任务指令 –
改写Prometheus介绍中的一段：从包含“Prometheus生态包括了很多组件，它们中的一些是可选的：”的地方开始，到“多数Prometheus组件是Go语言写的，这使得这些组件很容易编译和部署。”之后结束，并把其中的“警告管理器”换成“告警管理器”。

正文部分 –
>>>

Prometheus学习记录

Prometheus是一个开源监控系统，它前身是SoundCloud的警告工具包。从2012年开始，许多公司和组织开始使用Prometheus。该项目的开发人员和用户社区非常活跃，越来越多的开发人员和用户参与到该项目中。目前它是一个独立的开源项目，且不依赖与任何公司。为了强调这点和明确该项目治理结构，Prometheus在2016年继Kurberntes之后，加入了Cloud Native Computing Foundation。

总览

官方网站

特征

Prometheus的主要特征有：

多维度数据模型
灵活的查询语言
不依赖分布式存储，单个服务器节点是自主的
以HTTP方式，通过pull模型拉去时间序列数据
也通过中间网关支持push模型
通过服务发现或者静态配置，来发现目标服务对象
支持多种多样的图表和界面展示，grafana也支持它

组件

Prometheus生态包括了很多组件，它们中的一些是可选的：

主服务Prometheus Server负责抓取和存储时间序列数据
客户库负责检测应用程序代码
支持短生命周期的PUSH网关
基于Rails/SQL仪表盘构建器的GUI
多种导出工具，可以支持Prometheus存储数据转化为HAProxy、StatsD1. 、Graphite等工具所需要的数据存储格式
警告管理器
命令行查询工具
其他各种支撑工具

多数Prometheus组件是Go语言写的，这使得这些组件很容易编译和部署。

架构图

下面这张图说明了Prometheus的整体架构，以及生态中的一些组件作用:

架构图

Prometheus服务，可以直接通过目标拉取数据，或者间接地通过中间网关拉取数据。它在本地存储抓取的所有数据，并通过一定规则进行清理和整理数据，并把得到的结果存储到新的时间序列中，PromQL和其他API可视化地展示收集的数据

适用场景

Prometheus在记录纯数字时间序列方面表现非常好。它既适用于面向服务器等硬件指标的监控，也适用于高动态的面向服务架构的监控。对于现在流行的微服务，Prometheus的多维度数据收集和数据筛选查询语言也是非常的强大。

Prometheus是为服务的可靠性而设计的，当服务出现故障时，它可以使你快速定位和诊断问题。它的搭建过程对硬件和服务没有很强的依赖关系。

不适用场景

Prometheus，它的价值在于可靠性，甚至在很恶劣的环境下，你都可以随时访问它和查看系统服务各种指标的统计信息。如果你对统计数据需要100%的精确，它并不适用，例如：它不适用于实时计费系统。

词汇表

Alert(警告)

警告是Prometheus服务正在激活警报规则的结果。警报将数据从Prometheus服务发送到警告管理器

(Alertmanager)警告管理器

警告管理器接收警告，并把它们聚合成组、去重复数据、应用静默和节流，然后发送通知到邮件、Pageduty或者Slack等系统中

(Bridge)网桥

网桥是一个从客户端库提取样本，然后将其暴露给非Prometheus监控系统的组件。例如：Python客户端可以将度量指标数据导出到Graphite。

(Client library)客户库

客户库是使用某种语言（Go、Java、Python、Ruby等），可以轻松直接调试代码，编写样本收集器去拉取来自其他系统的数据，并将这些度量指标数据输送给Prometheus服务。

(Collector) 收集器

收集器是表示一组度量指标导出器的一部分。它可以是单个度量指标，也可以是从另一个系统提取的多维度度量指标。

<<<

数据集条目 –

>>>

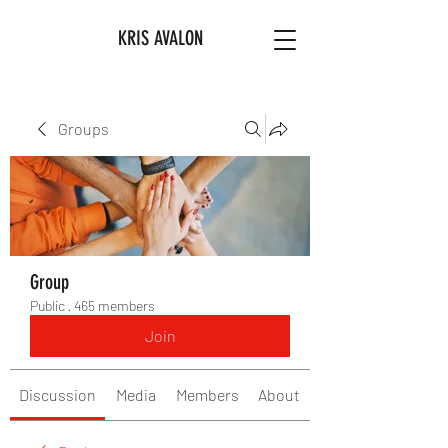
KRIS AVALON
Groups
Group
Public
·
465 members
Join
Discussion
Media
Members
About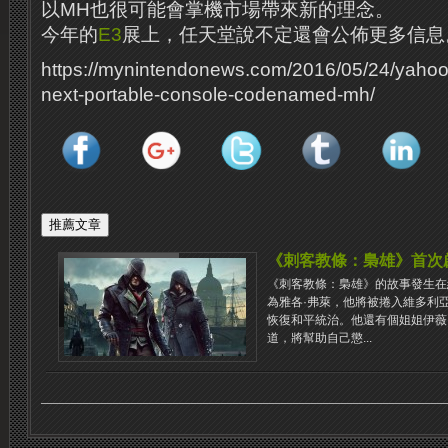
以MH也很可能會掌機市場帶來新的理念。
今年的
E3
展上，任天堂說不定還會公佈更多信息
https://mynintendonews.com/2016/05/24/yahoo
next-portable-console-codenamed-mh/
《刺客教條：梟雄》首次
《刺客教條：梟雄》的故事發生在
為雅各·弗萊，他將被捲入維多利
恢復和平統治。他還有個姐姐伊薇
道，將幫助自己懲...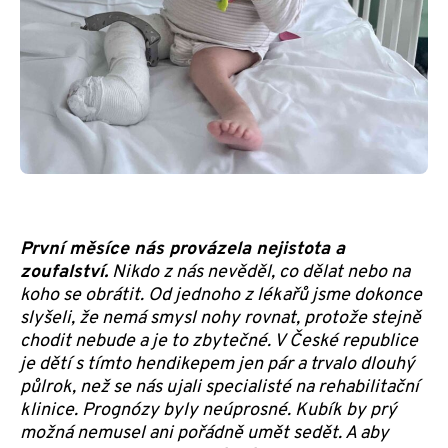
První měsíce nás provázela nejistota a
zoufalství.
Nikdo z nás nevěděl, co dělat nebo na
koho se obrátit. Od jednoho z lékařů jsme dokonce
slyšeli, že nemá smysl nohy rovnat, protože stejně
chodit nebude a je to zbytečné. V České republice
je dětí s tímto hendikepem jen pár a trvalo dlouhý
půlrok, než se nás ujali specialisté na rehabilitační
klinice. Prognózy byly neúprosné. Kubík by prý
možná nemusel ani pořádně umět sedět. A aby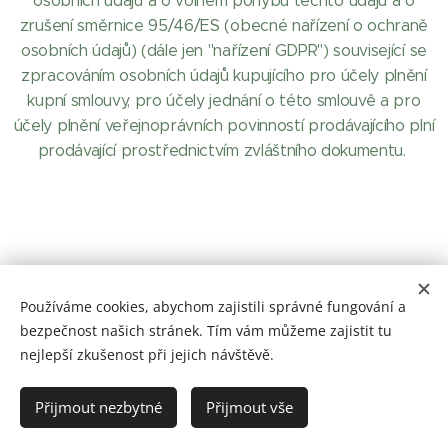
osobních údajů a o volném pohybu těchto údajů a o
zrušení směrnice 95/46/ES (obecné nařízení o ochraně
osobních údajů) (dále jen "nařízení GDPR") související se
zpracováním osobních údajů kupujícího pro účely plnění
kupní smlouvy, pro účely jednání o této smlouvě a pro
účely plnění veřejnoprávních povinností prodávajícího plní
prodávající prostřednictvím zvláštního dokumentu.
Používáme cookies, abychom zajistili správné fungování a
bezpečnost našich stránek. Tím vám můžeme zajistit tu
nejlepší zkušenost při jejich návštěvě.
© 2023 Všechna práva vyhrazena
Přijmout nezbytné
Přijmout vše
barvylaky.net
Cookies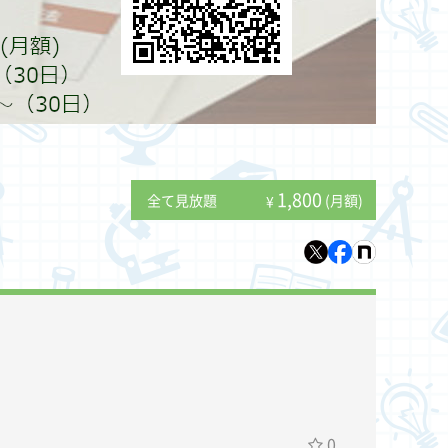
1,800
全て見放題
(月額)
¥
0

<<<

作答区 –
Prometheus生态包括了很多组件，它们中的一些是可选的：

主服务Prometheus Server负责抓取和存储时间序列数据
客户库负责检测应用程序代码
支持短生命周期的PUSH网关
基于Rails/SQL仪表盘构建器的GUI
多种导出工具，可以支持Prometheus存储数据转化为HAProxy、StatsD1. 、Graphite等工具所需要的数据存储格式
告警管理器
命令行查询工具
其他各种支撑工具

多数Prometheus组件是Go语言写的，这使得这些组件很容易编译和部署。